On Thu, Oct 3, 2013 at 10:15 PM, Teresa Johnson <tejohn...@google.com> wrote:
> This patch handles the fact that small profile count values sometimes
> get truncated down to 0 during updates due to integer arithmetic. This
> causes sub-optimal function splitting under
> -freorder-blocks-and-partition.
>
> The first part fixes the logic in probably_never_executed that looks
> at the bb frequency when the bb count is zero. It now correctly
> compares the count computed from the frequency to the number of
> profile runs instead of to REG_BR_PROB_BASE. The minimum ratio of
> profile counts to training runs required for a block to not be
> considered cold is now encoded in a parameter, with the default value
> of 4 to match the existing code.
>
> The second part ensures that frequencies are correctly updated after
> inlining. The problem is that after inlining the frequencies were
> being recomputed directly from the corresponding bb counts in
> rebuild_frequencies. If the counts had been truncated to 0, then the
> recomputed frequencies would become 0 as well (often leading to
> inconsistencies in the frequencies between blocks). Then the above
> change to probably_never_executed would not help identify these blocks
> as non-cold from the frequencies. The fix was to use the existing
> logic used during static profile rebuilding to also
> recompute/propagate the frequencies from the branch probabilities in
> the profile feedback case. I also renamed a number of estimate_*
> routines to compute_* and updated the comments to reflect the fact
> that these routines are not doing estimation (from a static profile),
> but in fact recomputing/propagating frequencies from the existing
> (either guessed or profile-feedback-based) probabilities.

For the second part, it seems to assume the branch probabilities are
better maintained than bb counts?

------------

- GIVEN INSTRUCTION 1
Filter the records, keeping each line that contains the string "tempo". The match is case-sensitive.

- INPUT RECORDS
------------

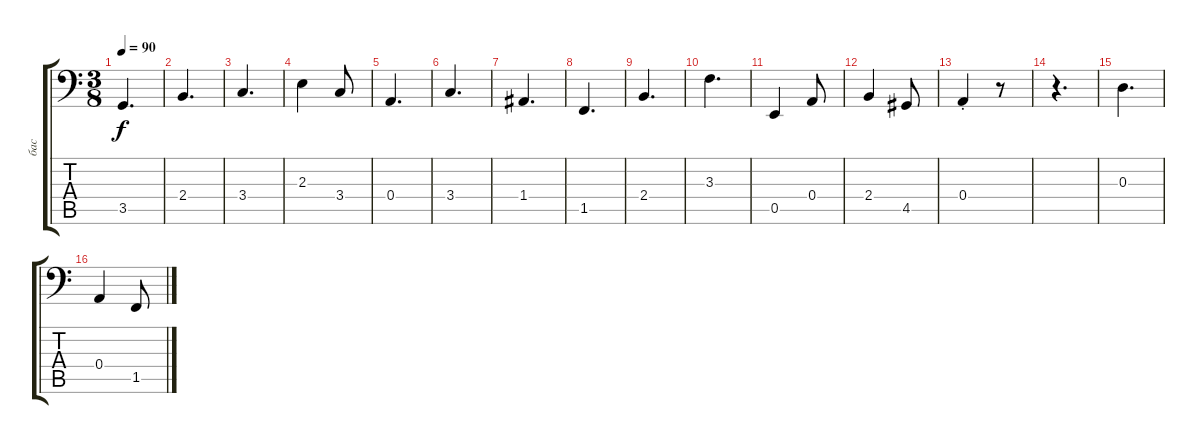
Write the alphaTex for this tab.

\track ("бас" "бас") {instrument electricbasspick}
\staff {score tabs}
\tuning (C3 G2 D2 A1 E1 B0) {hide}
\ts (3 8)
\tempo 90
\clef f4
\ks aminor
3.5.4{d dy f} |
2.4.4{d} |
3.4.4{d} |
2.3.4 3.4.8 |
0.4.4{d} |
3.4.4{d} |
1.4.4{d} |
1.5.4{d} |
2.4.4{d} |
3.3.4{d} |
0.5.4 0.4.8 |
2.4.4 4.5.8 |
0.4{st}.4 r.8 |
r.4{d} |
0.3.4{d} |
0.4.4 1.5.8
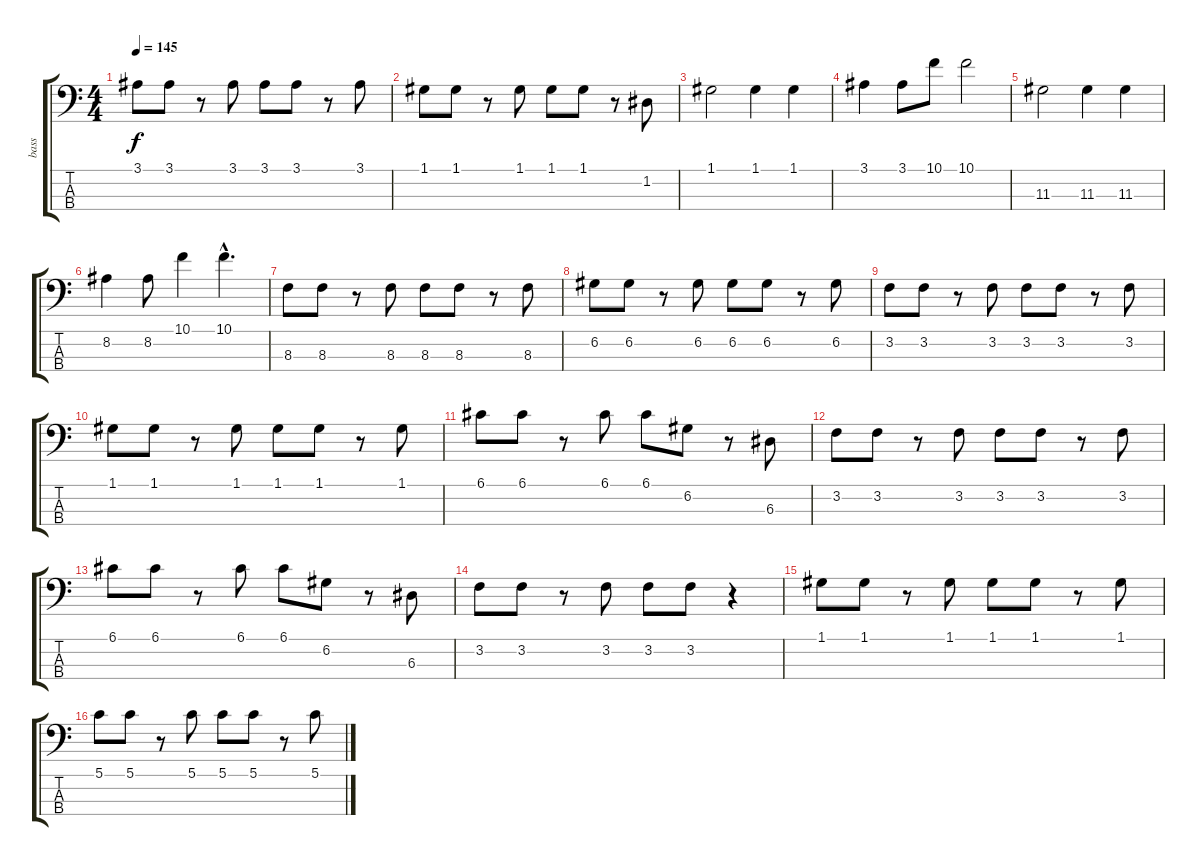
\track ("bass" "bass") {instrument electricbassfinger}
\staff {score tabs}
\tuning (G2 D2 A1 E1) {hide}
\ts (4 4)
\tempo 145
\clef f4
\ks c
3.1.8{dy f} 3.1.8 r.8 3.1.8 3.1.8 3.1.8 r.8 3.1.8 |
1.1.8 1.1.8 r.8 1.1.8 1.1.8 1.1.8 r.8 1.2.8 |
1.1.2 1.1.4 1.1.4 |
3.1.4 3.1.8 10.1.8 10.1.2 |
11.3.2 11.3.4 11.3.4 |
8.2.4 8.2.8 10.1.4 10.1{hac}.4{d} |
8.3.8 8.3.8 r.8 8.3.8 8.3.8 8.3.8 r.8 8.3.8 |
6.2.8 6.2.8 r.8 6.2.8 6.2.8 6.2.8 r.8 6.2.8 |
3.2.8 3.2.8 r.8 3.2.8 3.2.8 3.2.8 r.8 3.2.8 |
1.1.8 1.1.8 r.8 1.1.8 1.1.8 1.1.8 r.8 1.1.8 |
6.1.8 6.1.8 r.8 6.1.8 6.1.8 6.2.8 r.8 6.3.8 |
3.2.8 3.2.8 r.8 3.2.8 3.2.8 3.2.8 r.8 3.2.8 |
6.1.8 6.1.8 r.8 6.1.8 6.1.8 6.2.8 r.8 6.3.8 |
3.2.8 3.2.8 r.8 3.2.8 3.2.8 3.2.8 r.4 |
1.1.8 1.1.8 r.8 1.1.8 1.1.8 1.1.8 r.8 1.1.8 |
5.1.8 5.1.8 r.8 5.1.8 5.1.8 5.1.8 r.8 5.1.8
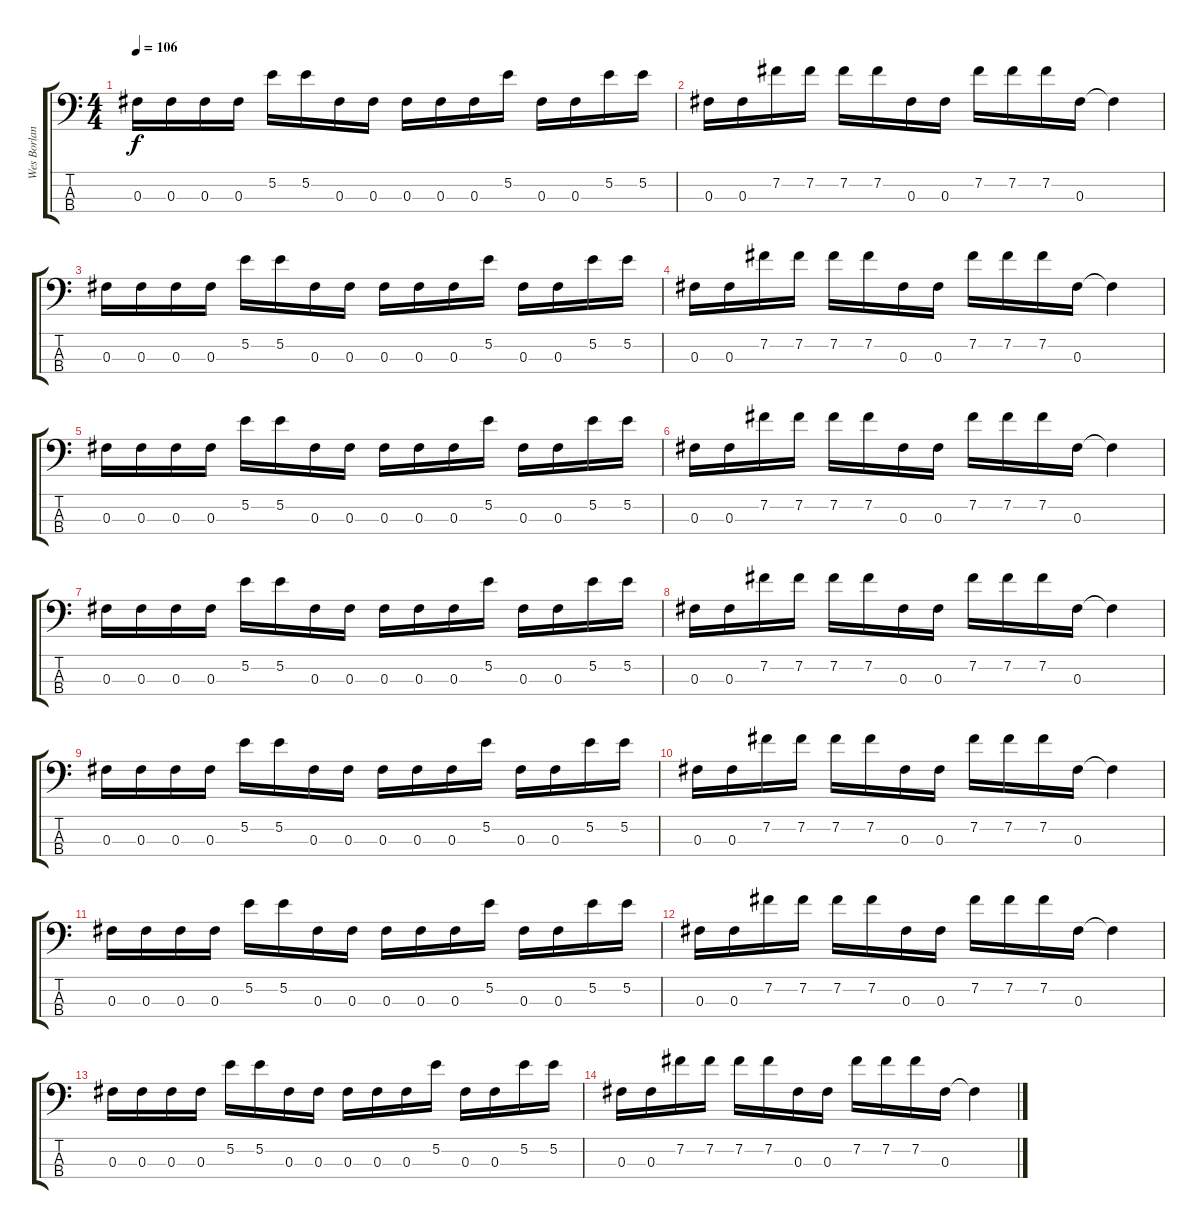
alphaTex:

\track ("Wes Borland - Bass Guitar" "Wes Borlan") {instrument electricguitarclean}
\staff {score tabs}
\tuning (E3 B2 Gb2 Gb1) {hide}
\ts (4 4)
\tempo 106
\clef f4
\ks c
0.3.16{dy f} 0.3.16 0.3.16 0.3.16 5.2.16 5.2.16 0.3.16 0.3.16 0.3.16 0.3.16 0.3.16 5.2.16 0.3.16 0.3.16 5.2.16 5.2.16 |
0.3.16 0.3.16 7.2.16 7.2.16 7.2.16 7.2.16 0.3.16 0.3.16 7.2.16 7.2.16 7.2.16 0.3.16 0.3{t}.4 |
0.3.16 0.3.16 0.3.16 0.3.16 5.2.16 5.2.16 0.3.16 0.3.16 0.3.16 0.3.16 0.3.16 5.2.16 0.3.16 0.3.16 5.2.16 5.2.16 |
0.3.16 0.3.16 7.2.16 7.2.16 7.2.16 7.2.16 0.3.16 0.3.16 7.2.16 7.2.16 7.2.16 0.3.16 0.3{t}.4 |
0.3.16 0.3.16 0.3.16 0.3.16 5.2.16 5.2.16 0.3.16 0.3.16 0.3.16 0.3.16 0.3.16 5.2.16 0.3.16 0.3.16 5.2.16 5.2.16 |
0.3.16 0.3.16 7.2.16 7.2.16 7.2.16 7.2.16 0.3.16 0.3.16 7.2.16 7.2.16 7.2.16 0.3.16 0.3{t}.4 |
0.3.16 0.3.16 0.3.16 0.3.16 5.2.16 5.2.16 0.3.16 0.3.16 0.3.16 0.3.16 0.3.16 5.2.16 0.3.16 0.3.16 5.2.16 5.2.16 |
0.3.16 0.3.16 7.2.16 7.2.16 7.2.16 7.2.16 0.3.16 0.3.16 7.2.16 7.2.16 7.2.16 0.3.16 0.3{t}.4 |
0.3.16 0.3.16 0.3.16 0.3.16 5.2.16 5.2.16 0.3.16 0.3.16 0.3.16 0.3.16 0.3.16 5.2.16 0.3.16 0.3.16 5.2.16 5.2.16 |
0.3.16 0.3.16 7.2.16 7.2.16 7.2.16 7.2.16 0.3.16 0.3.16 7.2.16 7.2.16 7.2.16 0.3.16 0.3{t}.4 |
0.3.16 0.3.16 0.3.16 0.3.16 5.2.16 5.2.16 0.3.16 0.3.16 0.3.16 0.3.16 0.3.16 5.2.16 0.3.16 0.3.16 5.2.16 5.2.16 |
0.3.16 0.3.16 7.2.16 7.2.16 7.2.16 7.2.16 0.3.16 0.3.16 7.2.16 7.2.16 7.2.16 0.3.16 0.3{t}.4 |
0.3.16 0.3.16 0.3.16 0.3.16 5.2.16 5.2.16 0.3.16 0.3.16 0.3.16 0.3.16 0.3.16 5.2.16 0.3.16 0.3.16 5.2.16 5.2.16 |
0.3.16 0.3.16 7.2.16 7.2.16 7.2.16 7.2.16 0.3.16 0.3.16 7.2.16 7.2.16 7.2.16 0.3.16 0.3{t}.4
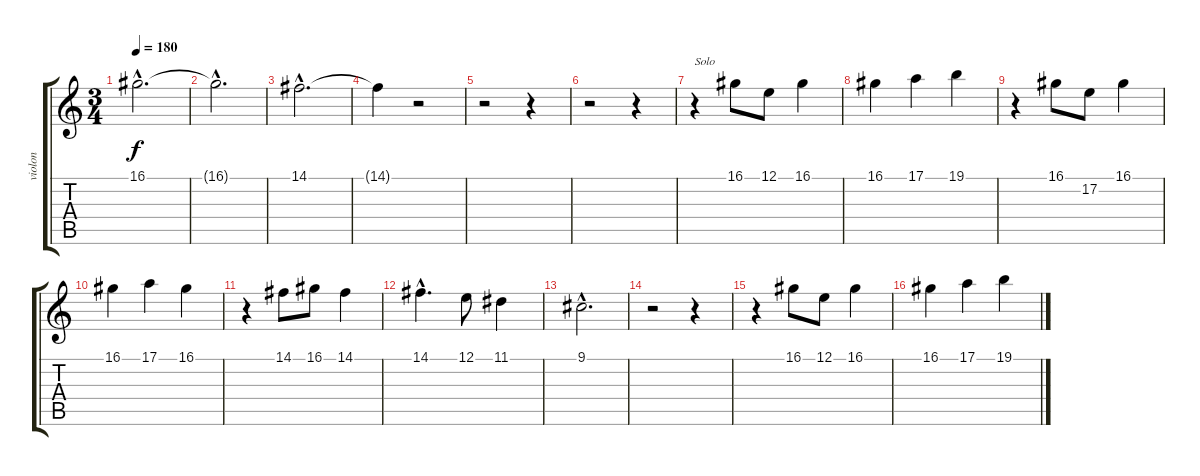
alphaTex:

\track ("violon" "violon") {instrument violin}
\staff {score tabs}
\tuning (E4 B3 G3 D3 A2 E2) {hide}
\ts (3 4)
\tempo 180
\clef g2
\ks c
16.1{hac}.2{d dy f} |
16.1{hac t}.2{d} |
14.1{hac}.2{d} |
14.1{t}.4 r.2 |
r.2 r.4 |
r.2 r.4 |
r.4{txt "Solo"} 16.1.8 12.1.8 16.1.4 |
16.1.4 17.1.4 19.1.4 |
r.4 16.1.8 17.2.8 16.1.4 |
16.1.4 17.1.4 16.1.4 |
r.4 14.1.8 16.1.8 14.1.4 |
14.1{hac}.4{d} 12.1.8 11.1.4 |
9.1{hac}.2{d} |
r.2 r.4 |
r.4 16.1.8 12.1.8 16.1.4 |
16.1.4 17.1.4 19.1.4
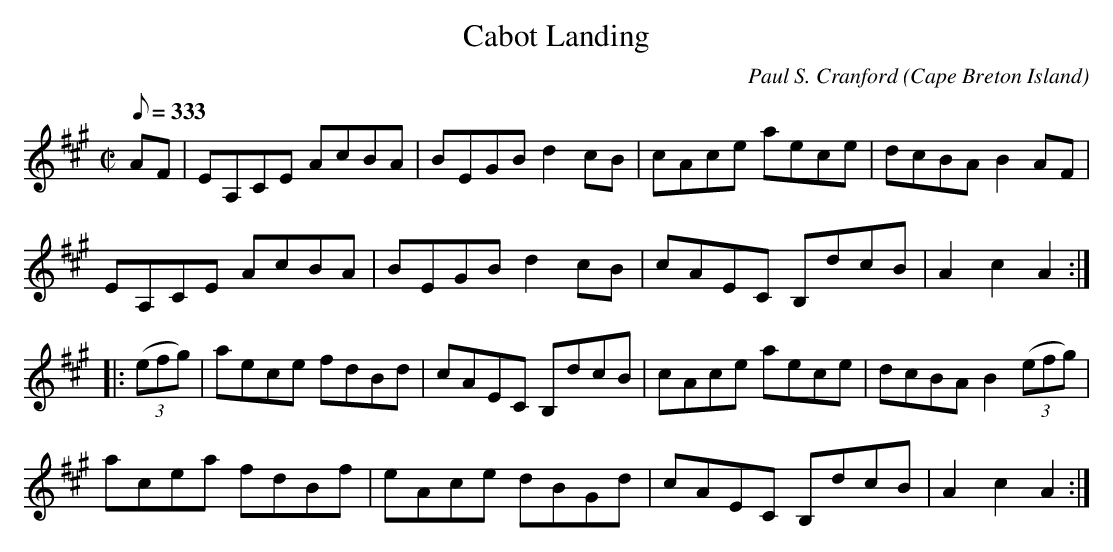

------------

- GIVEN INSTRUCTION 2
Answer these questions from the patch discussion above:
(a) What is the default value of the new parameter for the minimum ratio of profile counts to training runs?
(b) In which routine were frequencies recomputed directly from bb counts after inlining?
(c) According to the reply, what does the second part seem to assume is better maintained than bb counts?

- WORKED ANSWER 1
\tempo 90
\tempo 145
\tempo 106
\tempo 180

- WORKED ANSWER 2
(a) 4
(b) rebuild_frequencies
(c) The branch probabilities